= Problem =
For this exercise, retype every record below exactly and keep the pictures out.
Data supplied below:
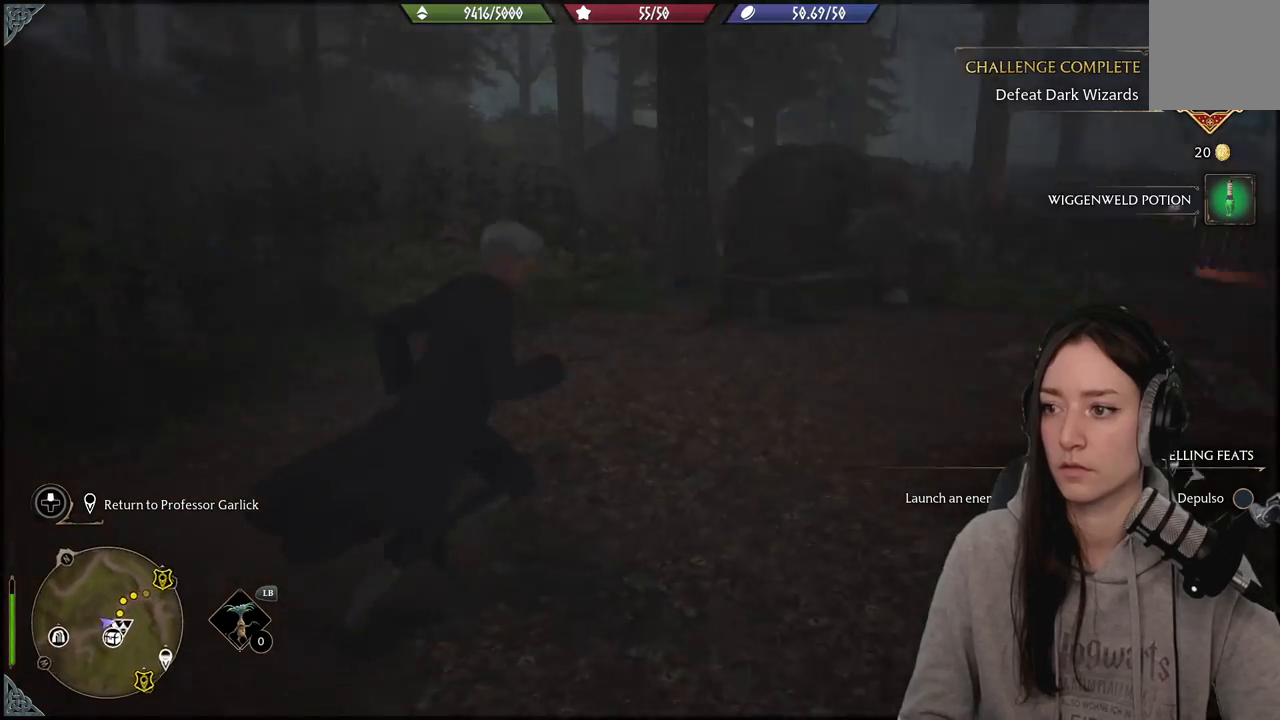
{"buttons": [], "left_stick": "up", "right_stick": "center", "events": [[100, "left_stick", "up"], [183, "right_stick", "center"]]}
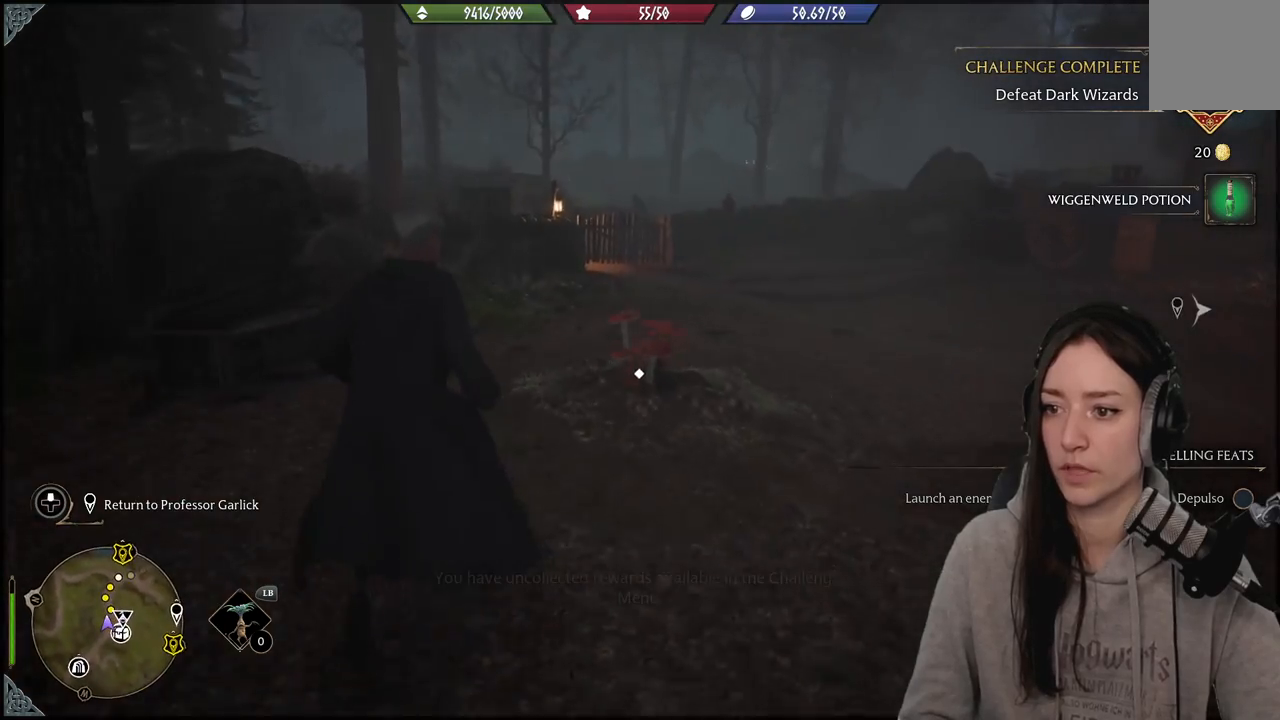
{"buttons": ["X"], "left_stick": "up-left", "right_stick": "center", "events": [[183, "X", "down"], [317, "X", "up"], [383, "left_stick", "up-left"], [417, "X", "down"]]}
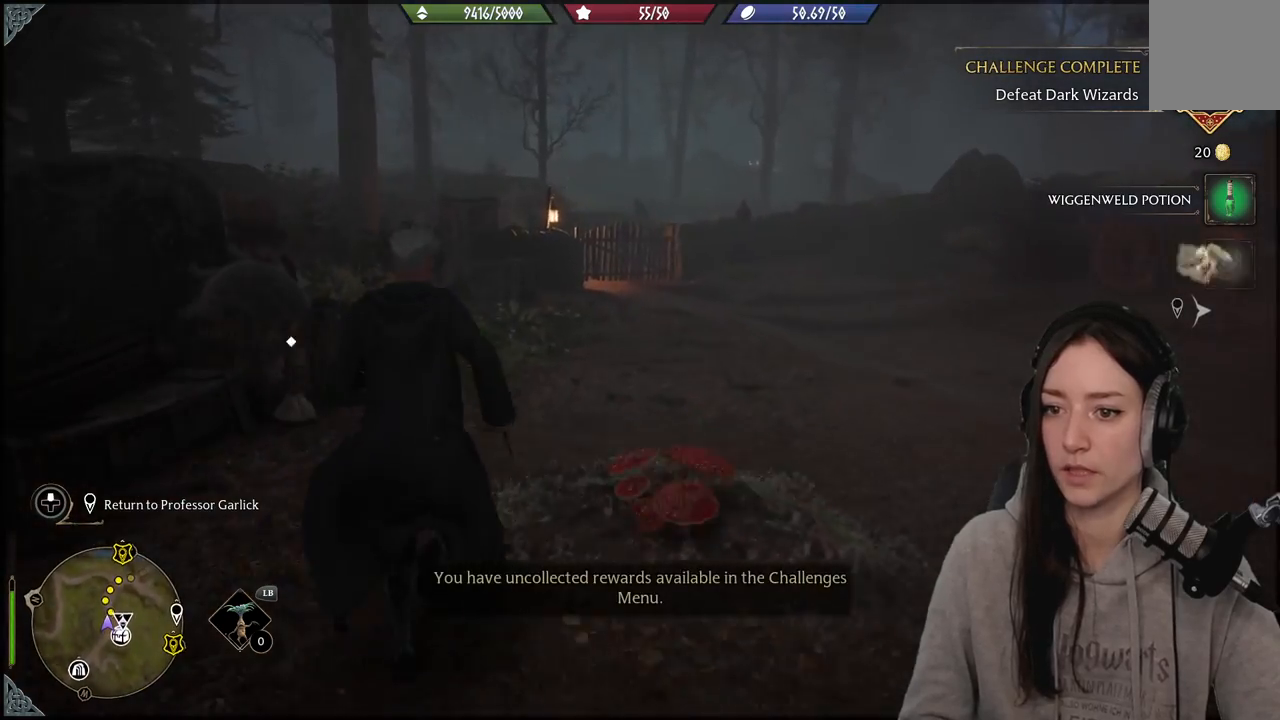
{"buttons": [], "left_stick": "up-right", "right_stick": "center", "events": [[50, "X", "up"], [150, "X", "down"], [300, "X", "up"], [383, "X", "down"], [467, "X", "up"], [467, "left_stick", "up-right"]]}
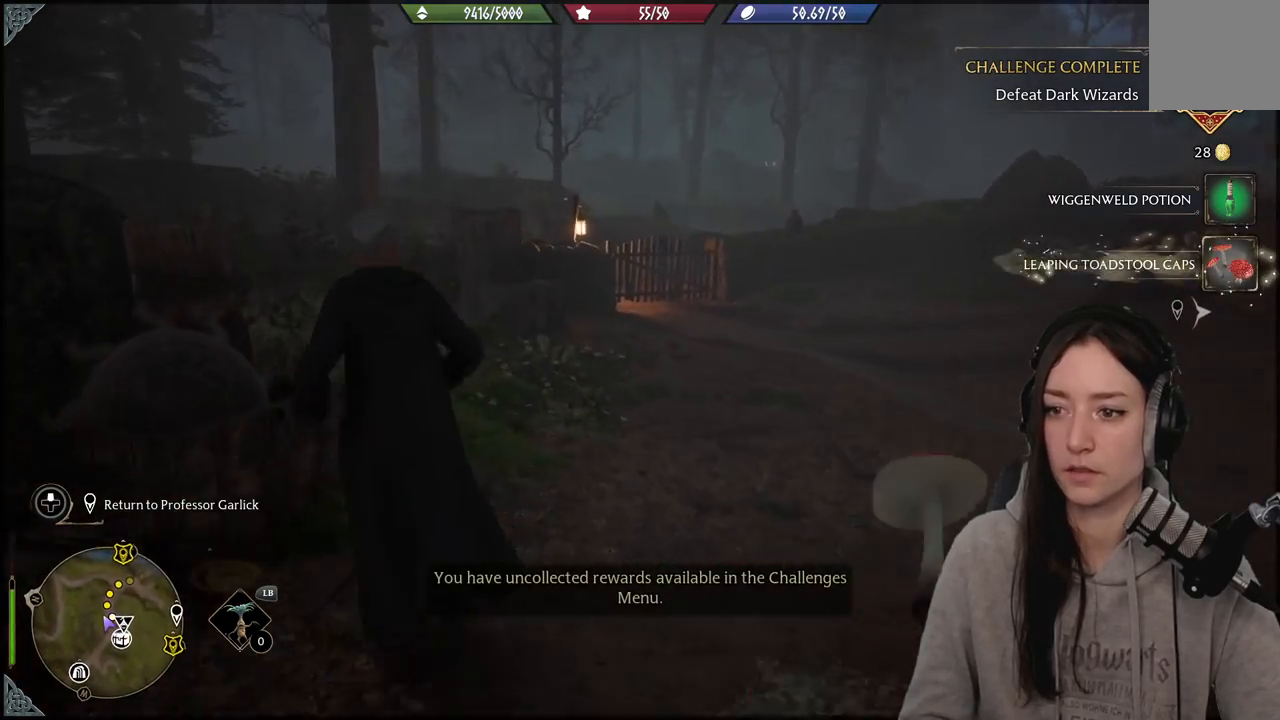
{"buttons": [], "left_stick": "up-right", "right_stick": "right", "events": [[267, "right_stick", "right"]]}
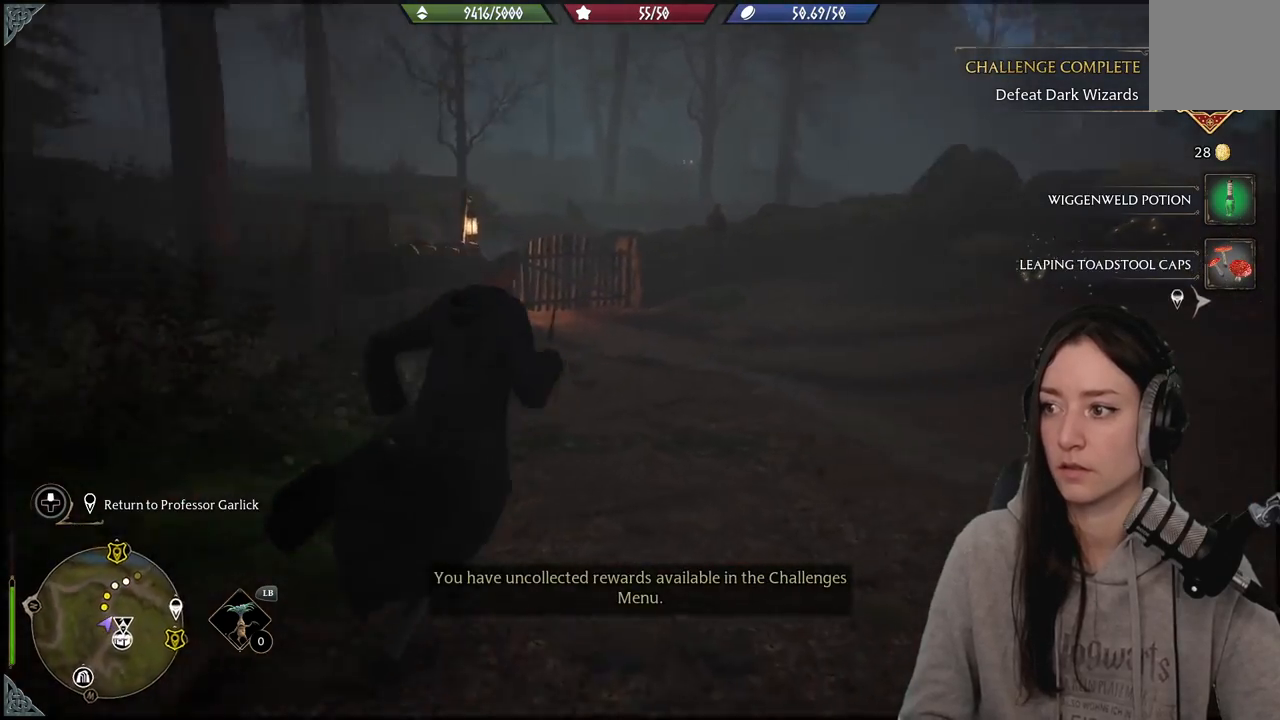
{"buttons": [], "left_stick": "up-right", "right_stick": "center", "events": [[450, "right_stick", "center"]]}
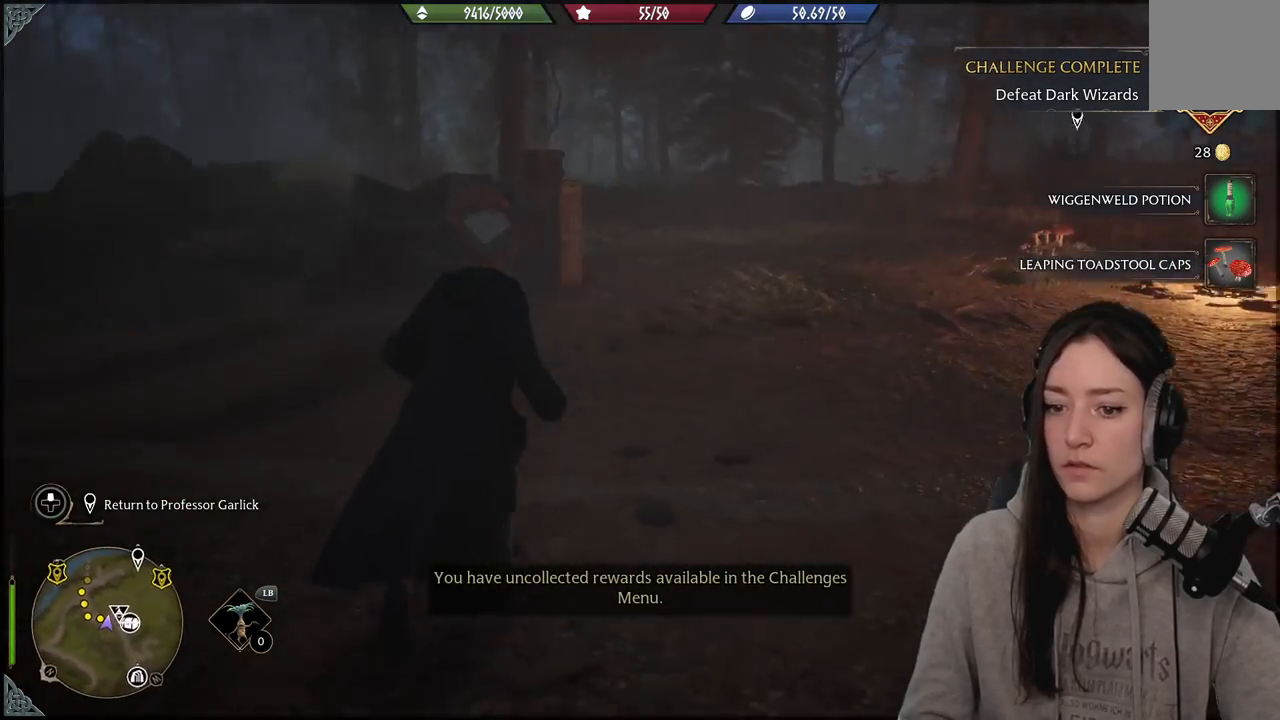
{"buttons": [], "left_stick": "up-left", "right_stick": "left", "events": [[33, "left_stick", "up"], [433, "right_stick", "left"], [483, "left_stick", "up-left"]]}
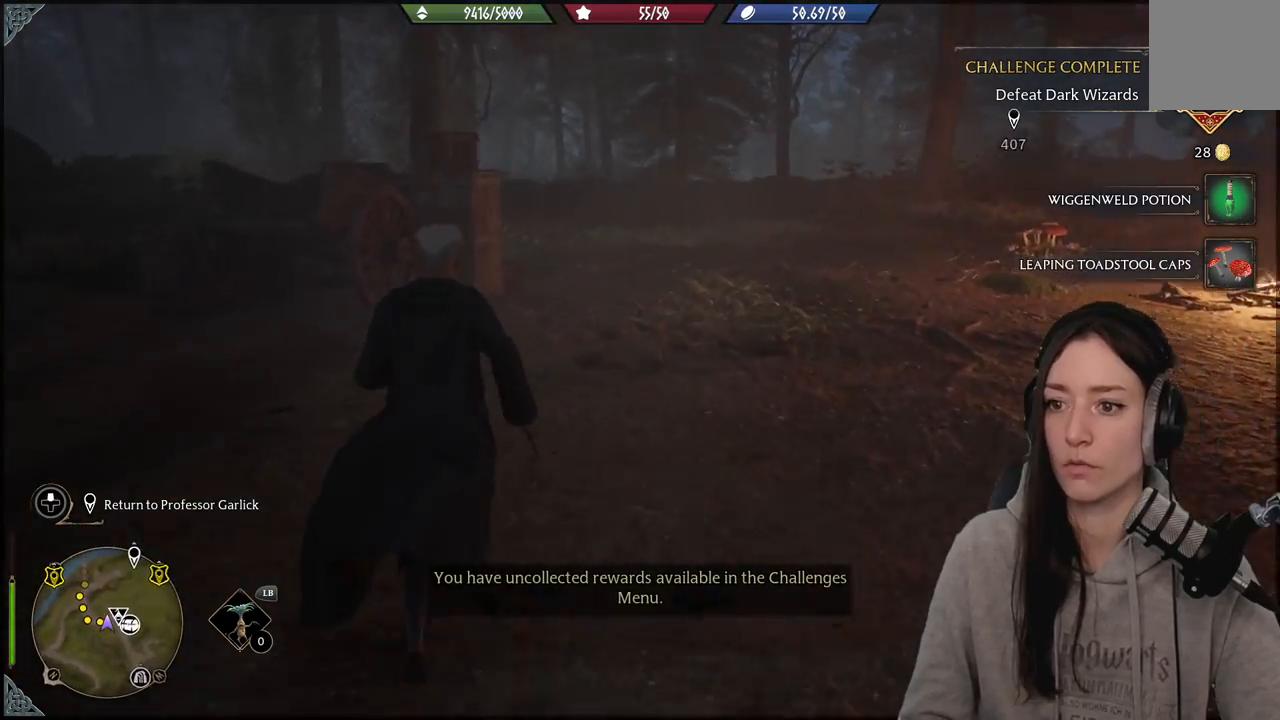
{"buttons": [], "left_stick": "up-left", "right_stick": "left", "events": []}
End of Data supplied.
= Written solution =
{"buttons": [], "left_stick": "up", "right_stick": "center", "events": [[100, "left_stick", "up"], [183, "right_stick", "center"]]}
{"buttons": ["X"], "left_stick": "up-left", "right_stick": "center", "events": [[183, "X", "down"], [317, "X", "up"], [383, "left_stick", "up-left"], [417, "X", "down"]]}
{"buttons": [], "left_stick": "up-right", "right_stick": "center", "events": [[50, "X", "up"], [150, "X", "down"], [300, "X", "up"], [383, "X", "down"], [467, "X", "up"], [467, "left_stick", "up-right"]]}
{"buttons": [], "left_stick": "up-right", "right_stick": "right", "events": [[267, "right_stick", "right"]]}
{"buttons": [], "left_stick": "up-right", "right_stick": "center", "events": [[450, "right_stick", "center"]]}
{"buttons": [], "left_stick": "up-left", "right_stick": "left", "events": [[33, "left_stick", "up"], [433, "right_stick", "left"], [483, "left_stick", "up-left"]]}
{"buttons": [], "left_stick": "up-left", "right_stick": "left", "events": []}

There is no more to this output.